C’est ce Vagaschak, appelé par les historiens Tigrane II, qui est le père de Tigrane le Grand, lequel se fait appeler le roi des rois, déclare la guerre aux Romains, envahit la Cappadoce, conquiert la Syrie, mais rencontre Lucullus qui le bat, lève sur lui un tribut de trente-trois millions de notre monnaie, et lui prend la Syrie, la Cappadoce et la petite Arménie, fait la Colchide province romaine, remonte le Phase, parvient jusqu’aux montagnes de l’Elbrouss et du Kassbeck, et ne recule, lui et son armée, que devant les serpents des steppes de Moghan.

Deux ans plus tard, Mithridate, battu par Pompée, traverse le Caucase, franchit le Don et se réfugie en Tauride. Il parlait les vingt-quatre langues de ses vingt-quatre peuples. Les Romains alors occupent la Géorgie, l’Imméritie et l’Albanie, aujourd’hui la Kakétie. Quant à l’Arménie, elle est conquise par Marc-Antoine, trente ans après la mort du roi de Pont.

Enfin, le Christ naît, sans que cette naissance, qui va changer la face du monde, ait aucun retentissement dans le Caucase. Seulement, l’année même de la mort du Christ, Afgar, roi d’Édesse, se fait baptiser, et sept ans après, saint André et Saint Simon viennent prêcher la religion chrétienne dans la Meshi, aujourd’hui le district d’Akhaltzitke.

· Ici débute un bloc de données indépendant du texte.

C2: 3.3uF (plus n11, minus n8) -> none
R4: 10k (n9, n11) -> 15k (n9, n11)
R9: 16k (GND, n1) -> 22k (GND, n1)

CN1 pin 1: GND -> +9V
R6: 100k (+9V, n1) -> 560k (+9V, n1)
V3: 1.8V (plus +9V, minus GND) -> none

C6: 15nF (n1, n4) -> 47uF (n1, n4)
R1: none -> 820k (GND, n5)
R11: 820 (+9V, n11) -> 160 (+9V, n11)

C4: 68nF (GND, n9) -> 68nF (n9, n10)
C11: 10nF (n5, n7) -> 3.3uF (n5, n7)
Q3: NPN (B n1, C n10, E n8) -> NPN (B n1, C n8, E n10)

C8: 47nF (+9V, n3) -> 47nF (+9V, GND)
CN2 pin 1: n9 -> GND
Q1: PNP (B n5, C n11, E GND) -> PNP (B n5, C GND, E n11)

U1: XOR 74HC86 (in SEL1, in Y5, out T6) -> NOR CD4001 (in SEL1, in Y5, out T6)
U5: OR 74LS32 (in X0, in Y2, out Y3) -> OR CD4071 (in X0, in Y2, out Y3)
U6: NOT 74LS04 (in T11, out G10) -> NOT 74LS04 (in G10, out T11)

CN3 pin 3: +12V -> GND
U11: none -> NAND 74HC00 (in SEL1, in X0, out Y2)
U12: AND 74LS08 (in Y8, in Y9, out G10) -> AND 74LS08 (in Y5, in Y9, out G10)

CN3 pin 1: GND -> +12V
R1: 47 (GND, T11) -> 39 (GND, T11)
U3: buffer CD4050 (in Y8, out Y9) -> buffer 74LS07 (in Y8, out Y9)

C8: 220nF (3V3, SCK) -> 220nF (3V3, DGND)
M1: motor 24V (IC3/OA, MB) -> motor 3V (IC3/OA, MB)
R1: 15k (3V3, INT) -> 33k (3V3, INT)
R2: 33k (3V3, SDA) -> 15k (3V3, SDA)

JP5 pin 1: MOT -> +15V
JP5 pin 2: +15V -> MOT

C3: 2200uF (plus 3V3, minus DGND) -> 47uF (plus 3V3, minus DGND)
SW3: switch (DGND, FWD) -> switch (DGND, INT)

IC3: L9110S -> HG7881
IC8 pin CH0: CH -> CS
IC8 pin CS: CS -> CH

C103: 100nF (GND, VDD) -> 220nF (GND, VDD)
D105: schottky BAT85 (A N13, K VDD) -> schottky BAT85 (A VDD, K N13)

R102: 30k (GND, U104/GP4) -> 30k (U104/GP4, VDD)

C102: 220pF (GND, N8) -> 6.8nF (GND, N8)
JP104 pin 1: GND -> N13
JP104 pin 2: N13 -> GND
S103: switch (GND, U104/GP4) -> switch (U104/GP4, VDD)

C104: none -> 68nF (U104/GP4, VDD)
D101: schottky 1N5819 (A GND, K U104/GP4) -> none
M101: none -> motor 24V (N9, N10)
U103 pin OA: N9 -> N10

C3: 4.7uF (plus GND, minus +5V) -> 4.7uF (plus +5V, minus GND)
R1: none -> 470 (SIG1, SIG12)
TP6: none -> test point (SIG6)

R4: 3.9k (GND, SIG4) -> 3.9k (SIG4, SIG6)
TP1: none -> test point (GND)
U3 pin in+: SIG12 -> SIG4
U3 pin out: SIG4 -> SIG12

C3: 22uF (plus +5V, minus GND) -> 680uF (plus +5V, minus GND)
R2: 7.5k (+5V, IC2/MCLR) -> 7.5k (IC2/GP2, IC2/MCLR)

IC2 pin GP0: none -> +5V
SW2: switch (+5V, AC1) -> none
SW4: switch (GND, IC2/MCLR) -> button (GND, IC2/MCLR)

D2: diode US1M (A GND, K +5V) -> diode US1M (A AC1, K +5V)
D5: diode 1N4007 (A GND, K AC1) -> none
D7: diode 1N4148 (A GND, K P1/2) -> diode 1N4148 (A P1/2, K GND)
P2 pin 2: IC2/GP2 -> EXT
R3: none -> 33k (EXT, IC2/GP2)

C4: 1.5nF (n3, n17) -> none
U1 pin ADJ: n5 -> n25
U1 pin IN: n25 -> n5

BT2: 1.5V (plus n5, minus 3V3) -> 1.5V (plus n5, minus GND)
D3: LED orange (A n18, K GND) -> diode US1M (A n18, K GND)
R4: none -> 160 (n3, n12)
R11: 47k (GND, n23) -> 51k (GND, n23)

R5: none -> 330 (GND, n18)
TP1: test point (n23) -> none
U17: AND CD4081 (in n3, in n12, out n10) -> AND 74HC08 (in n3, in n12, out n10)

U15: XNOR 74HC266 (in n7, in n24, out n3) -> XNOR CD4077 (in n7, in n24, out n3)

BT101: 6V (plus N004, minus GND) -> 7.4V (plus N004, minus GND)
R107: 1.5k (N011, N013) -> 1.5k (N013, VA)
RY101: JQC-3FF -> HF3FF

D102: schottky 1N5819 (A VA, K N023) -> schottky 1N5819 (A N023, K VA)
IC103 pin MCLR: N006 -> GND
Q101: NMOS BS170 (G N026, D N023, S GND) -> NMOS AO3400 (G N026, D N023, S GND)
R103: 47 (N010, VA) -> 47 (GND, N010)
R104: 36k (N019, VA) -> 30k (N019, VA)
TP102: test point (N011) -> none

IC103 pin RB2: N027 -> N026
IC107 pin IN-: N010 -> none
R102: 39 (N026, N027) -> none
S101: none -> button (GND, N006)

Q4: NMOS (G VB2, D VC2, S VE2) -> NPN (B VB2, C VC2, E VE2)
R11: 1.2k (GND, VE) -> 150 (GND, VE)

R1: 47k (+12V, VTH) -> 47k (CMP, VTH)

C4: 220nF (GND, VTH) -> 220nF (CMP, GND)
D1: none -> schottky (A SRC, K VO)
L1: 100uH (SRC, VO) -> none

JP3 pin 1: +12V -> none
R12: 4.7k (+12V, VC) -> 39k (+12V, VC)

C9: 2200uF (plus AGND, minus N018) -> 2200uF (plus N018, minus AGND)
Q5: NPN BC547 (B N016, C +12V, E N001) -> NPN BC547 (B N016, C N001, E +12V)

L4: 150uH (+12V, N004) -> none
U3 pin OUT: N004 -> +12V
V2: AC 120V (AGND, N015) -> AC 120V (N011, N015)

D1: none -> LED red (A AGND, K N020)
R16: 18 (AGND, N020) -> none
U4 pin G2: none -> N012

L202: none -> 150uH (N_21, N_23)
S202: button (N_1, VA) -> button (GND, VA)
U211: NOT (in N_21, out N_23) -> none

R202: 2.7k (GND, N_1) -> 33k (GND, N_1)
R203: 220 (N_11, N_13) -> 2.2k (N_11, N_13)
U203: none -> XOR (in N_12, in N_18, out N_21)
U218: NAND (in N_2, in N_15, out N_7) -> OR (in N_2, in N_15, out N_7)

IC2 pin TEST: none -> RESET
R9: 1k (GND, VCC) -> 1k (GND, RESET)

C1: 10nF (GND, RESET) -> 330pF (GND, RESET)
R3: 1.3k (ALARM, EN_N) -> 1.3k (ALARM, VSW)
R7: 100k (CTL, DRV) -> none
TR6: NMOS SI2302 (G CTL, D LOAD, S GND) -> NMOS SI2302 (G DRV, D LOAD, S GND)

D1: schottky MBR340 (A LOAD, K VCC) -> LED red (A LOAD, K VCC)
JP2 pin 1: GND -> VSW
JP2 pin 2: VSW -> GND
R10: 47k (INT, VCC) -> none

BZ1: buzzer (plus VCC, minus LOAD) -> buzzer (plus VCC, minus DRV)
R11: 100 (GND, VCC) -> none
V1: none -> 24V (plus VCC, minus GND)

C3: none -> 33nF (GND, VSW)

C’est la première révélation de ce grand sacrifice qui doit être, pour le monde moderne, ce que celui de Prométhée a été pour le monde antique.

DEUXIÈME PÉRIODE
Du Christ à Mahomet II.

Les empereurs romains se sont succédé : Tibère a remplacé Auguste, Caligula Tibère, Claude Caligula. Néron est sur le trône depuis douze ans. Il voyage en Grèce comme musicien, et comme poëte, et recueille couronne sur couronne, tandis que Vendex rêve sa révolte des Gaules, et Galba son soulèvement d’Espagne.

Corbulon, vainqueur des Parthes, envahit l’Arménie, prend et détruit Artaxade, cette seconde Carthage fondée par Annibal, et force Tiridate, que les Parthes ont nommé leur roi sans le consentement des Romains, à déposer la couronne pour la recevoir des mains de l’empereur.

L’empereur, jaloux, fait dire à Corbulon de se tuer. Corbulon obéit en se passant, lui-même, à Corinthe, son épée au travers du corps.

  1. La Géorgie était alors appelée Ibérie.